"Yes, I suppose you must," she admitted reluctantly. "But do be careful, Gordon."
"As careful as I can be under the circumstances," he said cheerfully, and told her that his chief purpose in coming to see her was to thank her again for the service she had rendered him.
"Oh, you don't need to thank me for that. Do you know"—she puckered up her brows in a reflective way—"I've been thinking. It seems very strange to me that Senator Rexhill and Moran should be willing to go to such lengths merely to get hold of this land as a speculation. Doesn't it seem so to you?"
"Yes, it does, but that must be their reason."
"I'm not so sure of that, Gordon. There must be something more behind all this. That's what I have been thinking about. You remember that when Moran first came here he had an office just across the street from his present one?"
"Yes. Simon Barsdale had Moran's present office until he moved to Sheridan. You were his stenographer for a while, I remember." Wade looked at her curiously, wondering what she was driving at.

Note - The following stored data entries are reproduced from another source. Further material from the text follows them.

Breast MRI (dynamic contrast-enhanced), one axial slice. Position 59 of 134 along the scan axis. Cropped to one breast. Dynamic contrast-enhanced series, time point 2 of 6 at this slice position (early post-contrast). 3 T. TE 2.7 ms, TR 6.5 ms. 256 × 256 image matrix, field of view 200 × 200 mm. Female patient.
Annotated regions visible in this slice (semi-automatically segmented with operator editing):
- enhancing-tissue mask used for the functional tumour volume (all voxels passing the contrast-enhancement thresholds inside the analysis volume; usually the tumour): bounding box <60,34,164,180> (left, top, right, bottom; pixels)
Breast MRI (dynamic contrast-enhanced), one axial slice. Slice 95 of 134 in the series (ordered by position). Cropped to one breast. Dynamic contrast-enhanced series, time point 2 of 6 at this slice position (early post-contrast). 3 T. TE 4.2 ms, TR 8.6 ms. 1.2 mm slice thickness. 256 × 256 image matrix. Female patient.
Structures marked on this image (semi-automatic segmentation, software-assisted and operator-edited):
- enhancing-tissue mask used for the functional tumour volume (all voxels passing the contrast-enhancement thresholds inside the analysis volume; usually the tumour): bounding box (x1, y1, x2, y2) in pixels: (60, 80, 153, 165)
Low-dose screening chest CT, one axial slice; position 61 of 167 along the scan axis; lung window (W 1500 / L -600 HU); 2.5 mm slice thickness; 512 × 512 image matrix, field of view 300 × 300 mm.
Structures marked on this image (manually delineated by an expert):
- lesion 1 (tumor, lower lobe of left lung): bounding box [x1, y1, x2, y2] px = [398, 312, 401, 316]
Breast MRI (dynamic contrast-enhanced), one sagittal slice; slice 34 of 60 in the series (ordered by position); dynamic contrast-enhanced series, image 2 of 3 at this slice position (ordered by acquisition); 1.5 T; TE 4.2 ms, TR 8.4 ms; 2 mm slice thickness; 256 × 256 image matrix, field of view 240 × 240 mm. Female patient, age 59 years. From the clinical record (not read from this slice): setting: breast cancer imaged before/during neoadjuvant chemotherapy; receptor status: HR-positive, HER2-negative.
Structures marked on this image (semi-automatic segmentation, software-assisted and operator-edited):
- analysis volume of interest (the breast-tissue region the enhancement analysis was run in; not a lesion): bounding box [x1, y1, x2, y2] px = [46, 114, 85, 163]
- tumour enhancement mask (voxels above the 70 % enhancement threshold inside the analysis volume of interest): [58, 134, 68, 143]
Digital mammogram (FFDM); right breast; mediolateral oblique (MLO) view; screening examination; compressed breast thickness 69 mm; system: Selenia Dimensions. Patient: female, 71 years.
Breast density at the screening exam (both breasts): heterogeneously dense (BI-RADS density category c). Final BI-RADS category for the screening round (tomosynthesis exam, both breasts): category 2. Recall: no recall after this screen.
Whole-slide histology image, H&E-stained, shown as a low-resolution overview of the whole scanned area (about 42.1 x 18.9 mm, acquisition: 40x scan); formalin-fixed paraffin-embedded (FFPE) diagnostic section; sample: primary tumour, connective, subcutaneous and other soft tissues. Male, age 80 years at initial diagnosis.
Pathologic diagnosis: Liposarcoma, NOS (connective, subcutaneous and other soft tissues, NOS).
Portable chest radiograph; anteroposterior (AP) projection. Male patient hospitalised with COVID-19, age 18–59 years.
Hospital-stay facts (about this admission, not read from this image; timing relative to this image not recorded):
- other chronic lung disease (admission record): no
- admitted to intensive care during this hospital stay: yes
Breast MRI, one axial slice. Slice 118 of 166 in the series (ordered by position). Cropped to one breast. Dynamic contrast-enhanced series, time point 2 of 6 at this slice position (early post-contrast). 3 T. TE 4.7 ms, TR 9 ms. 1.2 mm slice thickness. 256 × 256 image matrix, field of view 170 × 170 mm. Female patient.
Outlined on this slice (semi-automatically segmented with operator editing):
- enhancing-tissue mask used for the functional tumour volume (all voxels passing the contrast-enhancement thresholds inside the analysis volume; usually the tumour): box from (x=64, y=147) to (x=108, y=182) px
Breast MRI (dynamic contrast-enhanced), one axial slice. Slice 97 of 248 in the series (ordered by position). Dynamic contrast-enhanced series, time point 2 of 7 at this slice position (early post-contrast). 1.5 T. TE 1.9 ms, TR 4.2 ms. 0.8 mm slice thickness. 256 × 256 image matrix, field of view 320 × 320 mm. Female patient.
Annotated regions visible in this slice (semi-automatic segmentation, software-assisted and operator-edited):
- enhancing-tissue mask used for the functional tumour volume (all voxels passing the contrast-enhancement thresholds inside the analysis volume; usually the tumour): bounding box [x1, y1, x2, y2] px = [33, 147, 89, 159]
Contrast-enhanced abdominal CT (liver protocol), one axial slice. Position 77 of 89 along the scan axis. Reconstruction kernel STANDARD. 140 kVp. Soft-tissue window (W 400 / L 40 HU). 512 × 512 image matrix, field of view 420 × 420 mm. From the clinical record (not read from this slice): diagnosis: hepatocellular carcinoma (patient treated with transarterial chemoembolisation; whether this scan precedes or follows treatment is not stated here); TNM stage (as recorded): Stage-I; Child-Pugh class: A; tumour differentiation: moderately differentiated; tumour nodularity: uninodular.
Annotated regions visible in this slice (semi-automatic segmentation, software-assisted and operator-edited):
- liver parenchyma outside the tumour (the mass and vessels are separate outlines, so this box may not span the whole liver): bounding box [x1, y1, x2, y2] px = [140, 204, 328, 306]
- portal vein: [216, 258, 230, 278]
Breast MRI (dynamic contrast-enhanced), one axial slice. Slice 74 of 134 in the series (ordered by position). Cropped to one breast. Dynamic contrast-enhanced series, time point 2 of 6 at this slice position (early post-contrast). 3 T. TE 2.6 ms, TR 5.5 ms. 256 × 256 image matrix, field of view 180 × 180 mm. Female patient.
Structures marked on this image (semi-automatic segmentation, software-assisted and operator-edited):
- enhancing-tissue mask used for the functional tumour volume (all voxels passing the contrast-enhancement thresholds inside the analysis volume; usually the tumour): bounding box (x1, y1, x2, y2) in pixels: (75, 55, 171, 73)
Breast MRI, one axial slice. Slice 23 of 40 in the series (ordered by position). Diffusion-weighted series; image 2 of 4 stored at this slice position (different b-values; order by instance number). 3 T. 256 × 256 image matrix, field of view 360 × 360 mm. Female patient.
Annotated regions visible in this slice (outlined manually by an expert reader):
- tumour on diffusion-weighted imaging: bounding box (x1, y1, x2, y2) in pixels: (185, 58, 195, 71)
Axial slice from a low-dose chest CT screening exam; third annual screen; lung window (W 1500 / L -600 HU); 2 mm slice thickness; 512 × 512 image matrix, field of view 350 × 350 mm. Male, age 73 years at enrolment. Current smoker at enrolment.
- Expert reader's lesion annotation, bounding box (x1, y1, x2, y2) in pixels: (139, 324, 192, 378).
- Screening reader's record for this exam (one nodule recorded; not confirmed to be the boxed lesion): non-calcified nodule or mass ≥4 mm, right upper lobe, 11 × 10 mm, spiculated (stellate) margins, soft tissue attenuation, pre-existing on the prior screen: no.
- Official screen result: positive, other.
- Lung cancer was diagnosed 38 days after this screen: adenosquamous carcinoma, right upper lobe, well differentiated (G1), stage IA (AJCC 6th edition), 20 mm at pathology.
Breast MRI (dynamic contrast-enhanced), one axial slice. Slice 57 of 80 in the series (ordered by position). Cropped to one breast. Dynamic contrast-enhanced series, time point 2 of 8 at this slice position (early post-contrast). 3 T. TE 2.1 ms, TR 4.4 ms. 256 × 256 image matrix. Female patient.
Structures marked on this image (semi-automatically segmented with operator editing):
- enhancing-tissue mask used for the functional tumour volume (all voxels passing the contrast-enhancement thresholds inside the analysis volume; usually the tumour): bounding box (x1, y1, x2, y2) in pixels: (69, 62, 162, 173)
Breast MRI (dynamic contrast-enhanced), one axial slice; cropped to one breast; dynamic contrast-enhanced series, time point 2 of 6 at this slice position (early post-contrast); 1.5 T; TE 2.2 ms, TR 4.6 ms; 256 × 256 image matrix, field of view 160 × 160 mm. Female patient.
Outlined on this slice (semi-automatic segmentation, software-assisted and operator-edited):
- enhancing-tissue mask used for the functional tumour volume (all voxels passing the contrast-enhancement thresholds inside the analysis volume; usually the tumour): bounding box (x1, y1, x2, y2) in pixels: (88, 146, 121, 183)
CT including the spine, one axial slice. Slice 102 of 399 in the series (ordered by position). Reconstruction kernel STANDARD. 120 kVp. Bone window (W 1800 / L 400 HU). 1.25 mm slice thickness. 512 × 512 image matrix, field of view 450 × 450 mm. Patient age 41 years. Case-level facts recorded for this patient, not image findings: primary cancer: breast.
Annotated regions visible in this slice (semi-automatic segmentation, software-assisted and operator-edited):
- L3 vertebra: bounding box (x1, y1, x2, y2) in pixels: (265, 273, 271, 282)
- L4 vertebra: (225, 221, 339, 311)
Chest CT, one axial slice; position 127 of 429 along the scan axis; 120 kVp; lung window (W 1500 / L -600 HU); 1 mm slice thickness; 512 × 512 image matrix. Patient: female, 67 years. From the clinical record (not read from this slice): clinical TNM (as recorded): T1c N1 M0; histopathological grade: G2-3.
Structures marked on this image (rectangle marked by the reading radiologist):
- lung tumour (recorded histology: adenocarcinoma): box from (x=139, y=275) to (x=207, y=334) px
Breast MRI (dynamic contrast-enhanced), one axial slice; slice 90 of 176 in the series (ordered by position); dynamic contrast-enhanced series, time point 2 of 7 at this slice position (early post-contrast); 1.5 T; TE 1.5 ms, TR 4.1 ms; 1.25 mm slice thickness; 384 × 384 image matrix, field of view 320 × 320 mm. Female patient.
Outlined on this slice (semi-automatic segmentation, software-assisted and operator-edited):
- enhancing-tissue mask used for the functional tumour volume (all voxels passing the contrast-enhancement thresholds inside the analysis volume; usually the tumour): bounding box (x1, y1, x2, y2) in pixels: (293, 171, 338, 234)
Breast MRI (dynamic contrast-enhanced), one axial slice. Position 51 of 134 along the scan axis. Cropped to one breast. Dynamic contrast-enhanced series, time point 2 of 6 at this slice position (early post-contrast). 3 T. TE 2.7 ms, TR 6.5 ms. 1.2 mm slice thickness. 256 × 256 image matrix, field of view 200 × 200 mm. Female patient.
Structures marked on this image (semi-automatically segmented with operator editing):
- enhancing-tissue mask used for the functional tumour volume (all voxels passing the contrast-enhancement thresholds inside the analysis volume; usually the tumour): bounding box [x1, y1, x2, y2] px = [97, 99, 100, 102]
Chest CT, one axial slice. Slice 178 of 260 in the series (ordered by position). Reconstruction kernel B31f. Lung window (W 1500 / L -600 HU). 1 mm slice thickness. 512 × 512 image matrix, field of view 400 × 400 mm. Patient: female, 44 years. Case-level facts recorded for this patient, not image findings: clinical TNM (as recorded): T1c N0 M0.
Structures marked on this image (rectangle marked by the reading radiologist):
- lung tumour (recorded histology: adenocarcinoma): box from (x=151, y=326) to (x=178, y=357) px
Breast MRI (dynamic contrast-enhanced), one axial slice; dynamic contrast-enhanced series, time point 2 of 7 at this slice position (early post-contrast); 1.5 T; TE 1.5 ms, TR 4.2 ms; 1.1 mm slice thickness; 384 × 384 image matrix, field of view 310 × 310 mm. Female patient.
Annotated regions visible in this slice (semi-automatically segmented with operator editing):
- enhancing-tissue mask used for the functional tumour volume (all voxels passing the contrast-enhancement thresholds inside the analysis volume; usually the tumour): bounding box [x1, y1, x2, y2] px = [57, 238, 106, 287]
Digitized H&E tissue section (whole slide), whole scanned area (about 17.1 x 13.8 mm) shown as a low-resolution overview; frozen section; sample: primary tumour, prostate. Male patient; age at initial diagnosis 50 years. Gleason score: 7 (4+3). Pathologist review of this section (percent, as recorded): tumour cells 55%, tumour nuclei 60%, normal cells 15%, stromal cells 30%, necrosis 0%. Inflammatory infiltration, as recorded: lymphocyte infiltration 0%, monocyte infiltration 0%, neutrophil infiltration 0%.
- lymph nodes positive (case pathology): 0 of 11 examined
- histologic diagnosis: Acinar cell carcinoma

"Moran bought Mr. Barsdale's safe." Her voice sounded strange and unnatural. "I know the old combination. I wonder if it has been changed?"
"Lem Trowbridge was saying only this morning," said Wade thoughtfully, for he was beginning to catch her meaning, "that if we could only get proof of something crooked we might...."
"Well, I think we can," Dorothy interrupted.
They looked searchingly at each other in the gathering dusk, and he tried to read the light in her eyes, and being strangely affected himself by their close proximity, he misinterpreted it. He slipped his hand over hers and once more the desire to kiss her seized him. He let go of her hand and was just putting his arm around her shoulders when, to his surprise, she appeared suddenly indignant.